Fariah Ahmed, 34, and Lul Omir, 44, are both single mothers and refugees from Somalia.
The two arrived in Utah last fall and are taking classes to learn English. They're also both searching for steady jobs.
"I want to work," said Omir, one of two dozen refugees who participated in a Spring Refugee Celebration at the Barnes & Noble Bookstore in Sugar House.
The event included storytelling and music, along with displays of artwork created by refugees. It was sponsored by Lutheran Social Services of Utah as a way of raising awareness about the needs of the refugee community, said Leslie Whited Vance, the agency's chief executive officer.
Employment is key, she said, particularly for refugees who have reached the end of the six months of federal assistance during their initial settlement here.

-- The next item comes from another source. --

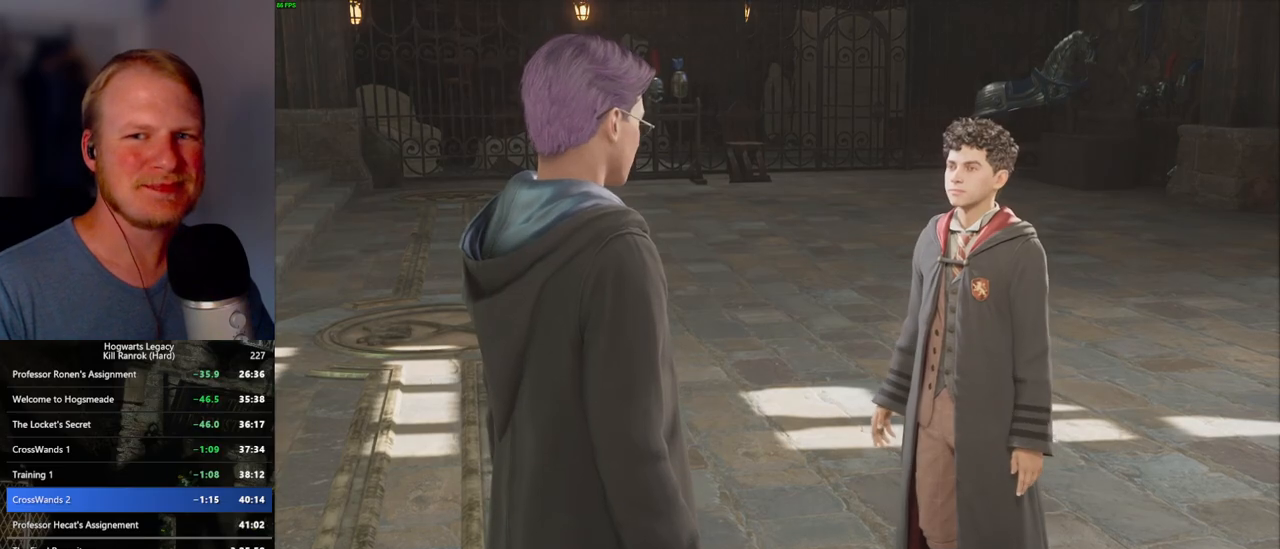
{"keys": [], "mouse": [], "events": [[17, "mouse_wheel", "up"], [50, "q", "down"], [67, "space", "down"], [117, "space", "up"], [134, "q", "up"], [184, "q", "down"], [217, "space", "down"], [267, "q", "up"], [267, "space", "up"]]}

"We received a huge number of refugees in the fall of last year and at the same time we're in an economic downturn," Vance said. "If I could make a plea today, it would be for people to open their hearts to help mentor a refugee."
There is often a surge of refugee arrivals at the end of the federal fiscal year, and last year saw a greater influx than usual, said Gerald Brown, director of refugee services at the Department of Workforce Services.
It's always challenging to find refugees good jobs with health insurance, which "is one of the biggest things you can do to help a refugee," Brown said.
"Here, we're lucky because Deseret Industries is a place to put people to learn very basic job experience," he said. "You can only go so far in such a job."
That's where Lina Smith comes in. As director of refugee employment at the Asian Association of Utah, Smith helps refugees advance after their six-month settlement period by learning the skills they need to find stable employment.
"When we get the cases referred to us, a lot of them are working in jobs like, sometimes hotels, where when there's a slow period they don't get as many hours," she said. "We try to get them out as soon as we can."
Smith said about 45 people were placed in jobs last month, averaging $10.97 an hour for men and $7.66 for women. Most included benefits.
The refugees come from a variety of backgrounds, skill levels and English ability. Smith said they're evaluated on a case-by-case basis to find proper employment. She said the association is starting to see the influx of cases from last fall, and is ready to help refugees learn how to advance.
"We do a lot of job coaching," Smith said. "We have to train them how to fill out job applications ... how to interview, how to be the one the company wants to hire."